EXERCISE OBJECTIVE:
As an exercise, transcribe the data below in full and exactly, omitting pictures.

Page-level text extractions:
BEGIN

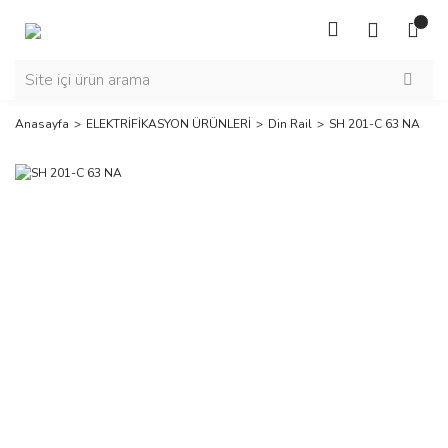
Anasayfa
ELEKTRİFİKASYON ÜRÜNLERİ
Din Rail
SH 201-C 63 NA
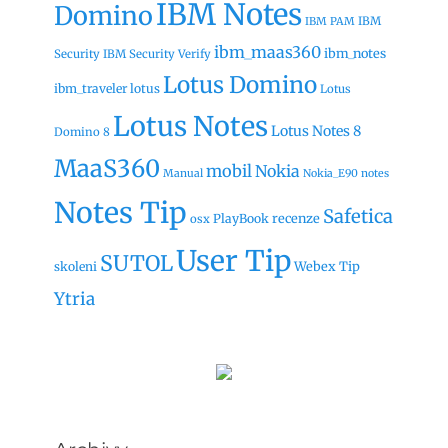
IBM Notes
Domino
IBM
IBM PAM
ibm_maas360
ibm_notes
Security
IBM Security Verify
Lotus Domino
ibm_traveler
lotus
Lotus
Lotus Notes
Lotus Notes 8
Domino 8
MaaS360
mobil
Nokia
Manual
Nokia_E90
notes
Notes Tip
Safetica
recenze
PlayBook
osx
User Tip
SUTOL
Webex Tip
skoleni
Ytria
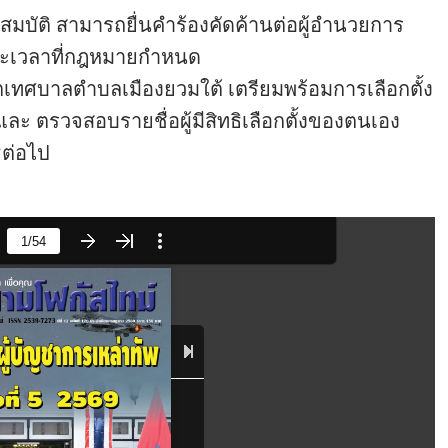
บัติ สามารถยื่นคำร้องคัดค้านต่อผู้อำนวยการ
ยะเวลาที่กฎหมายกำหนด
นเขตเทศบาลตำบลเมืองยวมใต้ เตรียมพร้อมการเลือกตั้ง
9 และ ตรวจสอบรายชื่อผู้มีสิทธิเลือกตั้งของตนเอง
ิต่อไป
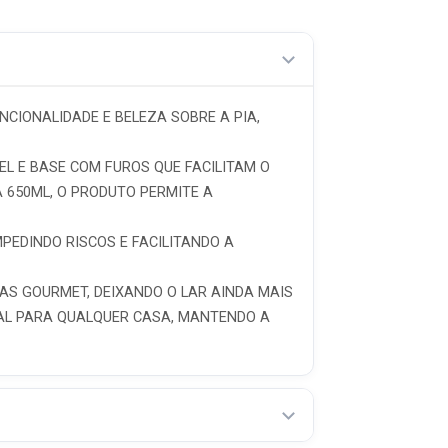
CIONALIDADE E BELEZA SOBRE A PIA,
L E BASE COM FUROS QUE FACILITAM O
 650ML, O PRODUTO PERMITE A
MPEDINDO RISCOS E FACILITANDO A
AS GOURMET, DEIXANDO O LAR AINDA MAIS
DEAL PARA QUALQUER CASA, MANTENDO A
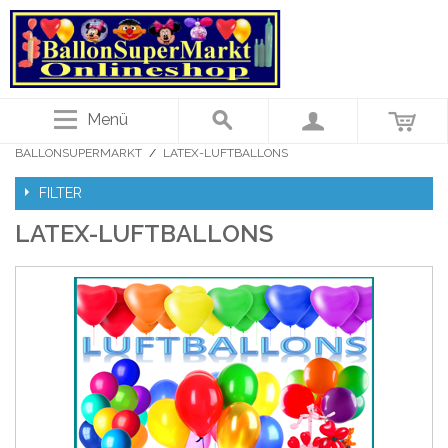
Menü
BALLONSUPERMARKT
/
LATEX-LUFTBALLONS
FILTER
LATEX-LUFTBALLONS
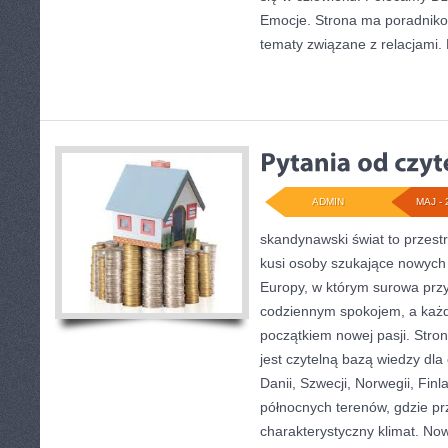
Emocje. Strona ma poradniko
tematy związane z relacjami
ADMIN
MAJ - 
skandynawski świat to przestr
kusi osoby szukające nowych 
Europy, w którym surowa przy
codziennym spokojem, a każd
początkiem nowej pasji. Stro
jest czytelną bazą wiedzy dla
Danii, Szwecji, Norwegii, Finla
północnych terenów, gdzie pr
charakterystyczny klimat. Now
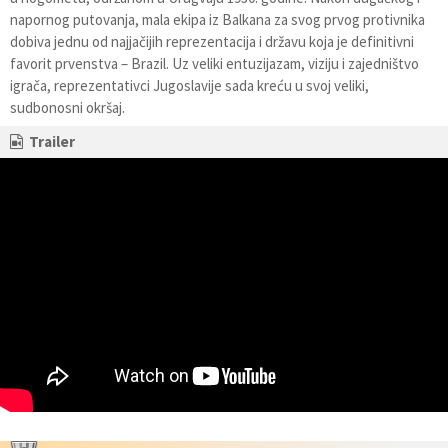
napornog putovanja, mala ekipa iz Balkana za svog prvog protivnika
dobiva jednu od najjačijih reprezentacija i državu koja je definitivni
favorit prvenstva – Brazil. Uz veliki entuzijazam, viziju i zajedništvo
igrača, reprezentativci Jugoslavije sada kreću u svoj veliki,
sudbonosni okršaj.
Trailer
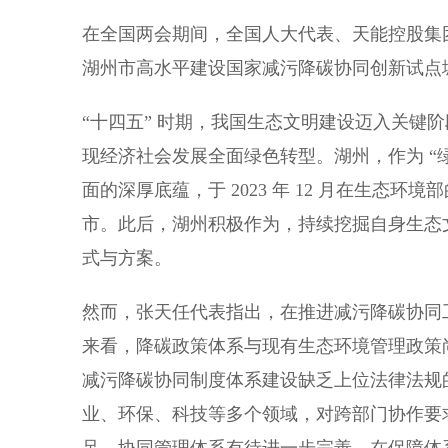
在全国两会期间，全国人大代表、天能控股集
湖州市高水平建设国家减污降碳协同创新试点
“十四五” 时期，我国生态文明建设迈入关键
现经济社会发展全面绿色转型。湖州，作为 “
面的深厚底蕴，于 2023 年 12 月在生
市。此后，湖州积极作为，持续挖掘自身生态
式与方案。
然而，张天任代表指出，在推进减污降碳协同
来看，降碳政策体系与现有生态环境管理政策
减污降碳协同制度体系建设缺乏上位法律法规
业、环保、科技等多个领域，对跨部门协作要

END

RESPONSE TO THIS EXERCISE:
Anasayfa
ELEKTRİFİKASYON ÜRÜNLERİ
Din Rail
SH 201-C 63 NA
IBM Notes
Domino
IBM
IBM PAM
ibm_maas360
ibm_notes
Security
IBM Security Verify
Lotus Domino
ibm_traveler
lotus
Lotus
Lotus Notes
Lotus Notes 8
Domino 8
MaaS360
mobil
Nokia
Manual
Nokia_E90
notes
Notes Tip
Safetica
recenze
PlayBook
osx
User Tip
SUTOL
Webex Tip
skoleni
Ytria
บัติ สามารถยื่นคำร้องคัดค้านต่อผู้อำนวยการ
ยะเวลาที่กฎหมายกำหนด
นเขตเทศบาลตำบลเมืองยวมใต้ เตรียมพร้อมการเลือกตั้ง
9 และ ตรวจสอบรายชื่อผู้มีสิทธิเลือกตั้งของตนเอง
ิต่อไป
CIONALIDADE E BELEZA SOBRE A PIA,
L E BASE COM FUROS QUE FACILITAM O
 650ML, O PRODUTO PERMITE A
MPEDINDO RISCOS E FACILITANDO A
AS GOURMET, DEIXANDO O LAR AINDA MAIS
DEAL PARA QUALQUER CASA, MANTENDO A
Menü
BALLONSUPERMARKT
/
LATEX-LUFTBALLONS
FILTER
LATEX-LUFTBALLONS
Emocje. Strona ma poradniko
tematy związane z relacjami
ADMIN
MAJ - 
skandynawski świat to przestr
kusi osoby szukające nowych 
Europy, w którym surowa przy
codziennym spokojem, a każd
początkiem nowej pasji. Stro
jest czytelną bazą wiedzy dla
Danii, Szwecji, Norwegii, Finla
północnych terenów, gdzie pr
charakterystyczny klimat. Now
napornog putovanja, mala ekipa iz Balkana za svog prvog protivnika
dobiva jednu od najjačijih reprezentacija i državu koja je definitivni
favorit prvenstva – Brazil. Uz veliki entuzijazam, viziju i zajedništvo
igrača, reprezentativci Jugoslavije sada kreću u svoj veliki,
sudbonosni okršaj.
Trailer
在全国两会期间，全国人大代表、天能控股集
湖州市高水平建设国家减污降碳协同创新试点
“十四五” 时期，我国生态文明建设迈入关键
现经济社会发展全面绿色转型。湖州，作为 “
面的深厚底蕴，于 2023 年 12 月在生
市。此后，湖州积极作为，持续挖掘自身生态
式与方案。
然而，张天任代表指出，在推进减污降碳协同
来看，降碳政策体系与现有生态环境管理政策
减污降碳协同制度体系建设缺乏上位法律法规
业、环保、科技等多个领域，对跨部门协作要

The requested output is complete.